東京おもちゃ美術館は昨年の4月に開館されたとてもおもしろい博物館。廃校になった小学校の一部(半分)を占める。本物の木をふんだんに使った気持ちのよい空間になっている。館長の多田千尋さんは多くのおもちゃ関係の本も出されている。ユーモアたっぷりの魅力的な人だ。ここには世界中から集められたおもちゃが使える状態で展示されている。



1.磯貝恵三氏の道具概論試案「棒とヒモ」
 道具の原点は「棒」と「ヒモ」にあり、という試論。棒とヒモさえあればあらゆる道具の製作が可能。おもしろい。
 棒やヒモは線的な素材だが、点的な素材(石など)、あるいは面的な素材(板や布類)や三次元的な素材(器や箱)においても道具の原点としての同じような見方ができるかもしれない。
 いずれにしても、磯貝恵三氏の試論は、道具を形態から分類した原理的考察の契機として秀逸。
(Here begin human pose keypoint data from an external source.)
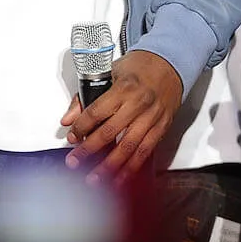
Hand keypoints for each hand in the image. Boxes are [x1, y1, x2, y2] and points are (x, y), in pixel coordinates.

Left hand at [61, 50, 182, 186]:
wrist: (171, 63)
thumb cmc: (141, 65)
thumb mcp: (110, 72)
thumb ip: (87, 97)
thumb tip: (69, 118)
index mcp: (124, 88)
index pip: (96, 113)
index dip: (80, 128)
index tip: (72, 137)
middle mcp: (138, 104)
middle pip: (109, 133)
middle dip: (88, 150)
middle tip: (74, 162)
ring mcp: (151, 117)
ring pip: (128, 148)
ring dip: (109, 166)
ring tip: (94, 178)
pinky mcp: (161, 126)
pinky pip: (145, 151)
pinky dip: (132, 167)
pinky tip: (120, 177)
とても刺激を受けた。
 形態からの考察の他にも、道具を機能や働きから考察するとどうなるか。
 さらにアフォーダンス論から道具を原理的に考察するとどうか。

2.小林繁樹氏の「オセアニアの贈り物交換活動の現代的意義」
 小林繁樹氏は国立民族学博物館の教授。
 オセアニアの贈物交換活動(クラ)はマリノフスキーが発見した。クラにおいては貝の装身具が交換される。この習慣は現在においても存続しているらしい。クラにおける貝の装身具は、資本主義経済システムにおける貨幣のようなもの。
 貝殻というモノにはパワー(力)が宿っている。装身具という道具には人を動かす力があるということだ。不思議だ。ここで松岡正剛さんの「言事物霊説」を思い出した。
 原始的交換活動においておもしろいのは、クラにおいては、社会システムと経済システムが渾然一体化しており、分化していないところ。オートポイエーシス理論でこれを解明できるかもしれない。

3.石崎有紀氏の「プラモデルパッケージの道具的性能」
 遅刻のためこれは聴けなかった。
 
4.面矢慎介氏の「米国における小型調理家電の過剰な発展」
 面矢氏は滋賀県立大学人間文化学部教授。
 1950年代の米国において、トースターやワッフルアイアン(ワッフル焼き器)などの小型調理家電が異常に開発・販売されてブームになった。その理由はなにか、が明かされる。
 ところで似たような現象は現代社会においても手を換え品を変えて陸続と継続されているのではないか。

5.草葺き屋根職人から何を学ぶか(山口大学、坪郷英彦)
 岡正雄の「民具研究は技術文化の研究に他ならない」という引用から始まる。
 広島の草葺き屋根職人のギルドのようなものがあったということ。さらに韓国の技術との関連性が興味深い。